● **WHAT THIS TASK INVOLVES**: Could you repeat the records below exactly, leaving the pictures out?

○ ○ ○ ○ ○

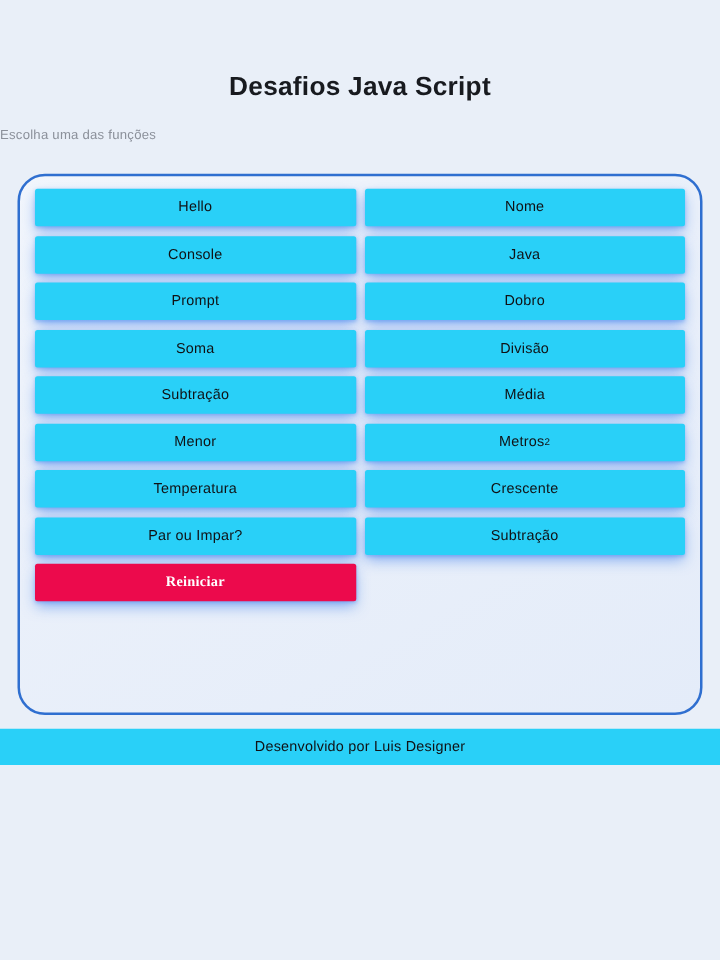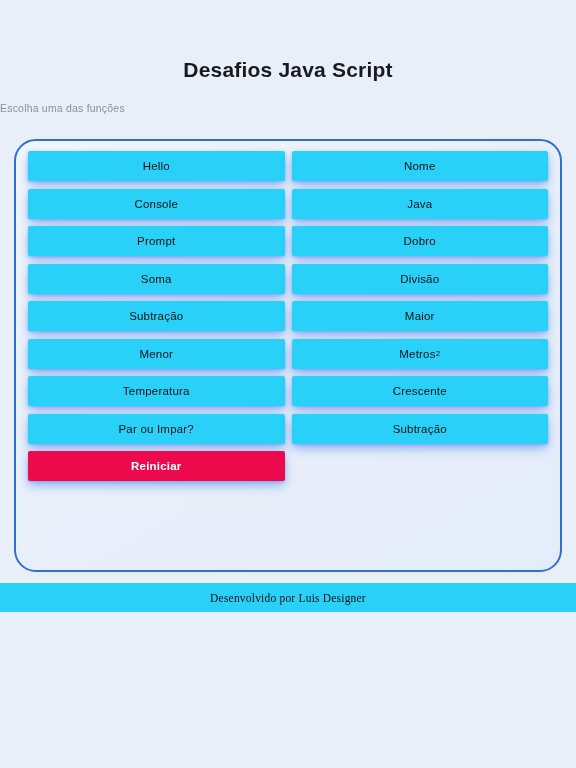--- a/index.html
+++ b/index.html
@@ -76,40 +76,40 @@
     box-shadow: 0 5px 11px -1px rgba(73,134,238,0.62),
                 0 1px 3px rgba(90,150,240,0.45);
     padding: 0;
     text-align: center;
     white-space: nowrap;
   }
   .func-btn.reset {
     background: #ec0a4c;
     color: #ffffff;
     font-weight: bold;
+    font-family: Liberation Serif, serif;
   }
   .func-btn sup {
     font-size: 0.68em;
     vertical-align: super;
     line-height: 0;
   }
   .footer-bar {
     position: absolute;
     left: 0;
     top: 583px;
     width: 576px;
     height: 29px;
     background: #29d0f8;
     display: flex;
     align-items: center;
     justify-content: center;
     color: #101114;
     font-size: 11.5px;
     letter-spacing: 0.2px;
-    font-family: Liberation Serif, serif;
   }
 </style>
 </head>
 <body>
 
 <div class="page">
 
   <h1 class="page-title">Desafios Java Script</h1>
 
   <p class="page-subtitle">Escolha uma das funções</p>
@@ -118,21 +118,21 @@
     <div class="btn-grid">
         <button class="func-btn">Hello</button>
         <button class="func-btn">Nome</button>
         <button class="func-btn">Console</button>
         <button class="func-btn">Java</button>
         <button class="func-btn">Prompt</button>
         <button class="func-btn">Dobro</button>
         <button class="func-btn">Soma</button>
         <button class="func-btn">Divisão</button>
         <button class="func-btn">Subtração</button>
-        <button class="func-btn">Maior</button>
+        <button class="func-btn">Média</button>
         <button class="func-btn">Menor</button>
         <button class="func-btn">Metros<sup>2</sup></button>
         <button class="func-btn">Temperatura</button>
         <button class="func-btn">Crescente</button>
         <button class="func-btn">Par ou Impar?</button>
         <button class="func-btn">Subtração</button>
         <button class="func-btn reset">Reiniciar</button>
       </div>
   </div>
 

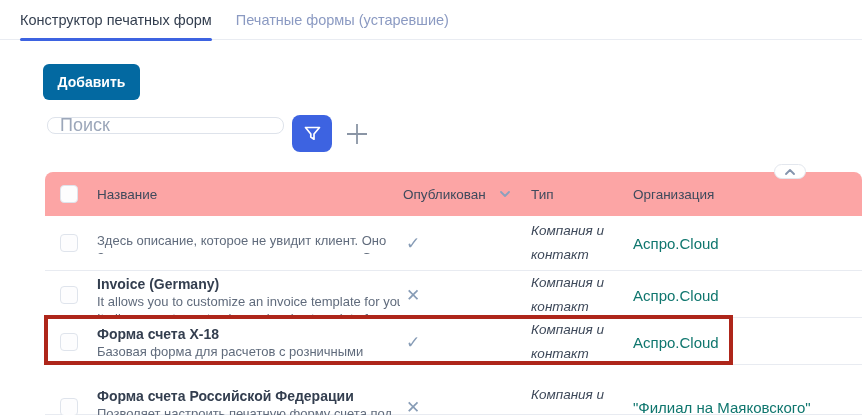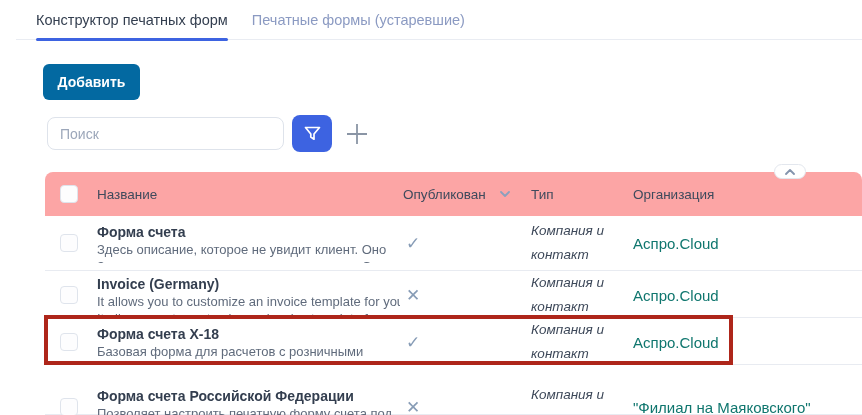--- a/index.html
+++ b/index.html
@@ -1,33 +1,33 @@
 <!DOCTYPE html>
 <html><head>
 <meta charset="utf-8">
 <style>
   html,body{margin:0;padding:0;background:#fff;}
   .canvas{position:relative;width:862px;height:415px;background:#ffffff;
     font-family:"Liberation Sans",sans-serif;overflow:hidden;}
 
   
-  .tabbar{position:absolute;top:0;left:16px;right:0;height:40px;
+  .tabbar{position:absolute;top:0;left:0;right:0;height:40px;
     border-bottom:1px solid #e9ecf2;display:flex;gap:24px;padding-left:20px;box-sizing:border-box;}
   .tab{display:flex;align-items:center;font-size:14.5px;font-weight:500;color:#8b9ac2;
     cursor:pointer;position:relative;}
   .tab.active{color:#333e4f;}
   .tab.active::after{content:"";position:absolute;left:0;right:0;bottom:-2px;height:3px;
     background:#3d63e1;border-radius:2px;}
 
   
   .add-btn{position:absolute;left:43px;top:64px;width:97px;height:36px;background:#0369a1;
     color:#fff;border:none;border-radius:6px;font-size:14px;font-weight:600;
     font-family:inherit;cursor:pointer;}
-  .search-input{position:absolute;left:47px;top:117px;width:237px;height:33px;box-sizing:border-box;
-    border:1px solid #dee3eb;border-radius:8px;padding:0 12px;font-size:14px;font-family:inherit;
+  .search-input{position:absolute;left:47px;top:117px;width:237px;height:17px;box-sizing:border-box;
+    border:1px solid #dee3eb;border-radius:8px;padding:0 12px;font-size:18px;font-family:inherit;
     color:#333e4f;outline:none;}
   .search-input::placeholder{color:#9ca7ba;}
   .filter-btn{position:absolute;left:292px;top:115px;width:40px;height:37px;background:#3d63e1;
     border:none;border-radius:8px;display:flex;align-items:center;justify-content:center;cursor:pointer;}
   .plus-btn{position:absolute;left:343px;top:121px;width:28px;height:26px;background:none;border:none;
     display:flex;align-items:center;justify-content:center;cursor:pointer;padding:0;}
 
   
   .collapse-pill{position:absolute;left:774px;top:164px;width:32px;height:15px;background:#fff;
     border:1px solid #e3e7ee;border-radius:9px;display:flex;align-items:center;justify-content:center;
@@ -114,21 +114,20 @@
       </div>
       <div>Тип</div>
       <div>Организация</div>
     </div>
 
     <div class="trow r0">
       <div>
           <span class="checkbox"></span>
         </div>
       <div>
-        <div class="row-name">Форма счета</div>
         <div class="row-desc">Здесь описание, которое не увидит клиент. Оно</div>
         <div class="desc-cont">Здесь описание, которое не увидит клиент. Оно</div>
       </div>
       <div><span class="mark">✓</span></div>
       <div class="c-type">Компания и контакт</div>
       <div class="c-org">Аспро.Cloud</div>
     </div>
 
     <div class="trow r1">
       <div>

○ ○ ○ ○ ○

● **TASK ANSWER**:
--- a/index.html
+++ b/index.html
@@ -76,40 +76,40 @@
     box-shadow: 0 5px 11px -1px rgba(73,134,238,0.62),
                 0 1px 3px rgba(90,150,240,0.45);
     padding: 0;
     text-align: center;
     white-space: nowrap;
   }
   .func-btn.reset {
     background: #ec0a4c;
     color: #ffffff;
     font-weight: bold;
+    font-family: Liberation Serif, serif;
   }
   .func-btn sup {
     font-size: 0.68em;
     vertical-align: super;
     line-height: 0;
   }
   .footer-bar {
     position: absolute;
     left: 0;
     top: 583px;
     width: 576px;
     height: 29px;
     background: #29d0f8;
     display: flex;
     align-items: center;
     justify-content: center;
     color: #101114;
     font-size: 11.5px;
     letter-spacing: 0.2px;
-    font-family: Liberation Serif, serif;
   }
 </style>
 </head>
 <body>
 
 <div class="page">
 
   <h1 class="page-title">Desafios Java Script</h1>
 
   <p class="page-subtitle">Escolha uma das funções</p>
@@ -118,21 +118,21 @@
     <div class="btn-grid">
         <button class="func-btn">Hello</button>
         <button class="func-btn">Nome</button>
         <button class="func-btn">Console</button>
         <button class="func-btn">Java</button>
         <button class="func-btn">Prompt</button>
         <button class="func-btn">Dobro</button>
         <button class="func-btn">Soma</button>
         <button class="func-btn">Divisão</button>
         <button class="func-btn">Subtração</button>
-        <button class="func-btn">Maior</button>
+        <button class="func-btn">Média</button>
         <button class="func-btn">Menor</button>
         <button class="func-btn">Metros<sup>2</sup></button>
         <button class="func-btn">Temperatura</button>
         <button class="func-btn">Crescente</button>
         <button class="func-btn">Par ou Impar?</button>
         <button class="func-btn">Subtração</button>
         <button class="func-btn reset">Reiniciar</button>
       </div>
   </div>
 

--- a/index.html
+++ b/index.html
@@ -1,33 +1,33 @@
 <!DOCTYPE html>
 <html><head>
 <meta charset="utf-8">
 <style>
   html,body{margin:0;padding:0;background:#fff;}
   .canvas{position:relative;width:862px;height:415px;background:#ffffff;
     font-family:"Liberation Sans",sans-serif;overflow:hidden;}
 
   
-  .tabbar{position:absolute;top:0;left:16px;right:0;height:40px;
+  .tabbar{position:absolute;top:0;left:0;right:0;height:40px;
     border-bottom:1px solid #e9ecf2;display:flex;gap:24px;padding-left:20px;box-sizing:border-box;}
   .tab{display:flex;align-items:center;font-size:14.5px;font-weight:500;color:#8b9ac2;
     cursor:pointer;position:relative;}
   .tab.active{color:#333e4f;}
   .tab.active::after{content:"";position:absolute;left:0;right:0;bottom:-2px;height:3px;
     background:#3d63e1;border-radius:2px;}
 
   
   .add-btn{position:absolute;left:43px;top:64px;width:97px;height:36px;background:#0369a1;
     color:#fff;border:none;border-radius:6px;font-size:14px;font-weight:600;
     font-family:inherit;cursor:pointer;}
-  .search-input{position:absolute;left:47px;top:117px;width:237px;height:33px;box-sizing:border-box;
-    border:1px solid #dee3eb;border-radius:8px;padding:0 12px;font-size:14px;font-family:inherit;
+  .search-input{position:absolute;left:47px;top:117px;width:237px;height:17px;box-sizing:border-box;
+    border:1px solid #dee3eb;border-radius:8px;padding:0 12px;font-size:18px;font-family:inherit;
     color:#333e4f;outline:none;}
   .search-input::placeholder{color:#9ca7ba;}
   .filter-btn{position:absolute;left:292px;top:115px;width:40px;height:37px;background:#3d63e1;
     border:none;border-radius:8px;display:flex;align-items:center;justify-content:center;cursor:pointer;}
   .plus-btn{position:absolute;left:343px;top:121px;width:28px;height:26px;background:none;border:none;
     display:flex;align-items:center;justify-content:center;cursor:pointer;padding:0;}
 
   
   .collapse-pill{position:absolute;left:774px;top:164px;width:32px;height:15px;background:#fff;
     border:1px solid #e3e7ee;border-radius:9px;display:flex;align-items:center;justify-content:center;
@@ -114,21 +114,20 @@
       </div>
       <div>Тип</div>
       <div>Организация</div>
     </div>
 
     <div class="trow r0">
       <div>
           <span class="checkbox"></span>
         </div>
       <div>
-        <div class="row-name">Форма счета</div>
         <div class="row-desc">Здесь описание, которое не увидит клиент. Оно</div>
         <div class="desc-cont">Здесь описание, которое не увидит клиент. Оно</div>
       </div>
       <div><span class="mark">✓</span></div>
       <div class="c-type">Компания и контакт</div>
       <div class="c-org">Аспро.Cloud</div>
     </div>
 
     <div class="trow r1">
       <div>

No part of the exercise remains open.